Assignment:
Restate the records that follow word for word; no pictures should appear.

Extracted material:
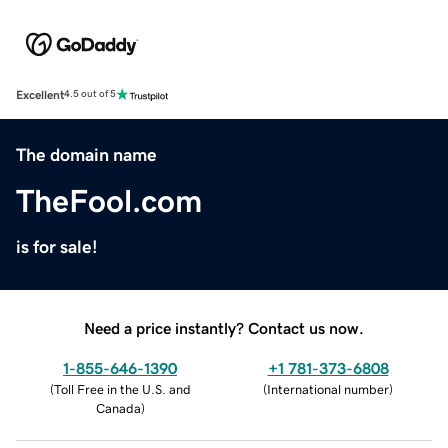
Excellent
4.5 out of 5
The domain name
TheFool.com
is for sale!
Need a price instantly? Contact us now.
1-855-646-1390
+1 781-373-6808
(
Toll Free in the U.S. and
(
International number
)
Canada
)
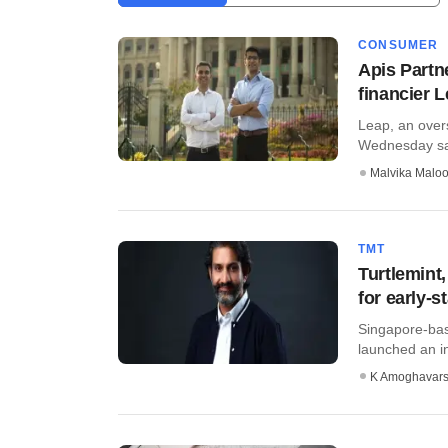
CONSUMER
Apis Partn
financier 
Leap, an over
Wednesday said
Malvika Malo
TMT
Turtlemint
for early-s
Singapore-bas
launched an i
K Amoghavar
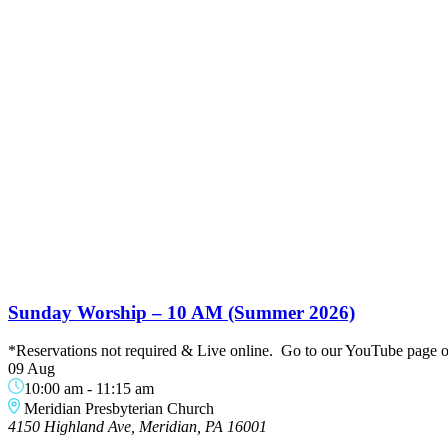
Sunday Worship – 10 AM (Summer 2026)
*Reservations not required & Live online. Go to our YouTube page or 
09 Aug
10:00 am
-
11:15 am
Meridian Presbyterian Church
4150 Highland Ave, Meridian, PA 16001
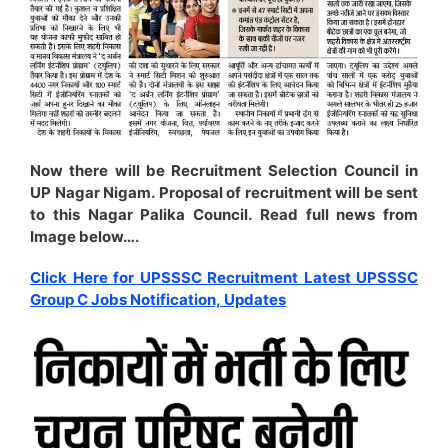
Now there will be Recruitment Selection Council in
UP Nagar Nigam. Proposal of recruitment will be sent
to this Nagar Palika Council. Read full news from
Image below….
Click Here for UPSSSC Recruitment Latest UPSSSC
Group C Jobs Notification, Updates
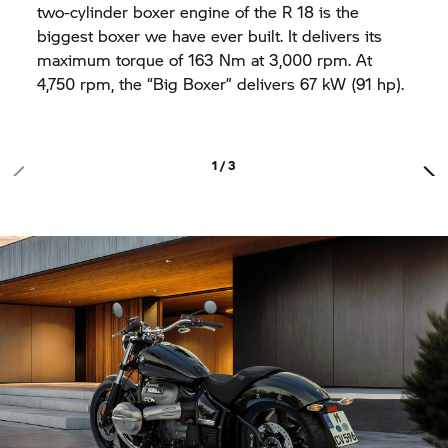
two-cylinder boxer engine of the
R 18
is the
biggest boxer we have ever built. It delivers its
maximum torque of 163 Nm at 3,000 rpm. At
4,750 rpm, the “Big Boxer” delivers 67 kW (91 hp).
1 / 3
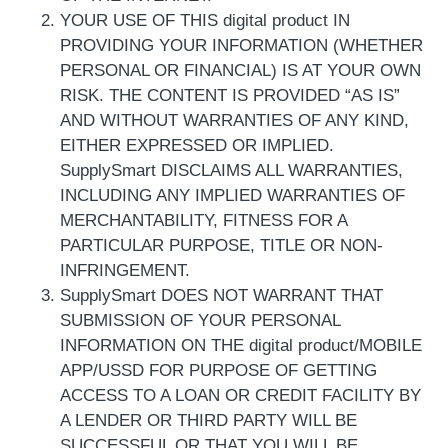
YOUR USE OF THIS digital product IN
PROVIDING YOUR INFORMATION (WHETHER
PERSONAL OR FINANCIAL) IS AT YOUR OWN
RISK. THE CONTENT IS PROVIDED “AS IS”
AND WITHOUT WARRANTIES OF ANY KIND,
EITHER EXPRESSED OR IMPLIED.
SupplySmart DISCLAIMS ALL WARRANTIES,
INCLUDING ANY IMPLIED WARRANTIES OF
MERCHANTABILITY, FITNESS FOR A
PARTICULAR PURPOSE, TITLE OR NON-
INFRINGEMENT.
SupplySmart DOES NOT WARRANT THAT
SUBMISSION OF YOUR PERSONAL
INFORMATION ON THE digital product/MOBILE
APP/USSD FOR PURPOSE OF GETTING
ACCESS TO A LOAN OR CREDIT FACILITY BY
A LENDER OR THIRD PARTY WILL BE
SUCCESSFUL OR THAT YOU WILL BE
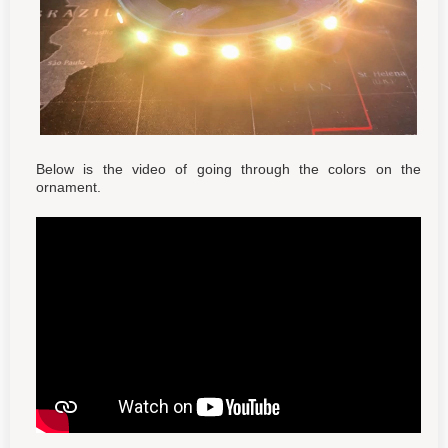
Below is the video of going through the colors on the
ornament.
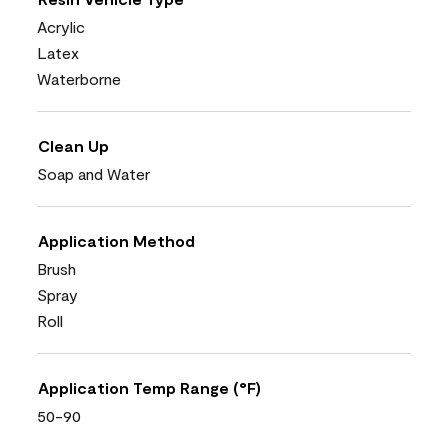
Acrylic
Latex
Waterborne
Clean Up
Soap and Water
Application Method
Brush
Spray
Roll
Application Temp Range (°F)
50-90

Response to the exercise:
Excellent
4.5 out of 5
The domain name
TheFool.com
is for sale!
Need a price instantly? Contact us now.
1-855-646-1390
+1 781-373-6808
(
Toll Free in the U.S. and
(
International number
)
Canada
)
CONSUMER
Apis Partn
financier 
Leap, an over
Wednesday said
Malvika Malo
TMT
Turtlemint
for early-s
Singapore-bas
launched an i
K Amoghavar
Sunday Worship – 10 AM (Summer 2026)
*Reservations not required & Live online. Go to our YouTube page or 
09 Aug
10:00 am
-
11:15 am
Meridian Presbyterian Church
4150 Highland Ave, Meridian, PA 16001
Now there will be Recruitment Selection Council in
UP Nagar Nigam. Proposal of recruitment will be sent
to this Nagar Palika Council. Read full news from
Image below….
Click Here for UPSSSC Recruitment Latest UPSSSC
Group C Jobs Notification, Updates
two-cylinder boxer engine of the
R 18
is the
biggest boxer we have ever built. It delivers its
maximum torque of 163 Nm at 3,000 rpm. At
4,750 rpm, the “Big Boxer” delivers 67 kW (91 hp).
1 / 3
YOUR USE OF THIS digital product IN
PROVIDING YOUR INFORMATION (WHETHER
PERSONAL OR FINANCIAL) IS AT YOUR OWN
RISK. THE CONTENT IS PROVIDED “AS IS”
AND WITHOUT WARRANTIES OF ANY KIND,
EITHER EXPRESSED OR IMPLIED.
SupplySmart DISCLAIMS ALL WARRANTIES,
INCLUDING ANY IMPLIED WARRANTIES OF
MERCHANTABILITY, FITNESS FOR A
PARTICULAR PURPOSE, TITLE OR NON-
INFRINGEMENT.
SupplySmart DOES NOT WARRANT THAT
SUBMISSION OF YOUR PERSONAL
INFORMATION ON THE digital product/MOBILE
APP/USSD FOR PURPOSE OF GETTING
ACCESS TO A LOAN OR CREDIT FACILITY BY
A LENDER OR THIRD PARTY WILL BE
SUCCESSFUL OR THAT YOU WILL BE
Below is the video of going through the colors on the
ornament.
Acrylic
Latex
Waterborne
Clean Up
Soap and Water
Application Method
Brush
Spray
Roll
Application Temp Range (°F)
50-90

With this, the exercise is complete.